Operation "Karotten-Abwurf": Kängurus bekommen Hilfe von oben

Wegen der Buschbrände leiden die verzweifelten Tiere unter einem Nahrungsengpass.

In Australien wüten weiterhin heftige Buschfeuer. Die Gefahr für Natur und Mensch ist nicht gebannt. Besonders betroffen ist allerdings das Tierreich: Bisher soll bei den Bränden über eine Milliarde Tiere ums Leben gekommen, vermuten Experten: Säugetiere, Reptilien, Vögel. Videos, in denen Koalas mit Brandwunden von Nothelfern verarztet und aus der Plastikflasche mit Wasser versorgt werden, gehen um die Welt. Nicht nur Prominente spenden ob der grausamen Bilder fleißig.

Um die von Buschbränden betroffenen Kängurus zu versorgen, haben Helfer am Montag Karotten und Süßkartoffeln aus der Luft abgeworfen. Auf Fotos zur "Operation Rock Wallaby" ist zu sehen, wie das Gemüse für die kleinen Kängurus in einen Hubschrauber der National Parks and Wildlife Service von New South Wales geladen wird.
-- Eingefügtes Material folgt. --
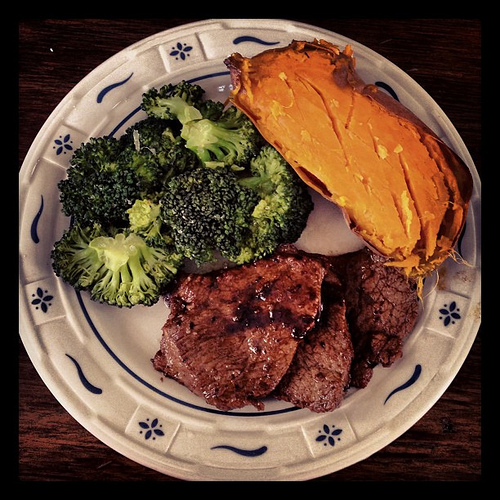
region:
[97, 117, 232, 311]
the broccoli is fresh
In den Brandgebieten herrscht Mangel an Nahrung für Wildtiere.

Seit Monaten wüten vor allem im Südosten des Kontinents heftige Buschbrände. In den besonders betroffenen Bundesstaaten New South Wales und Victoria loderten am Montag noch um die 140 Feuer, der Rauch machte sich bis nach Sydney bemerkbar. Nach jüngsten Angaben von Premierminister Scott Morrison kamen bisher 28 Menschen ums Leben.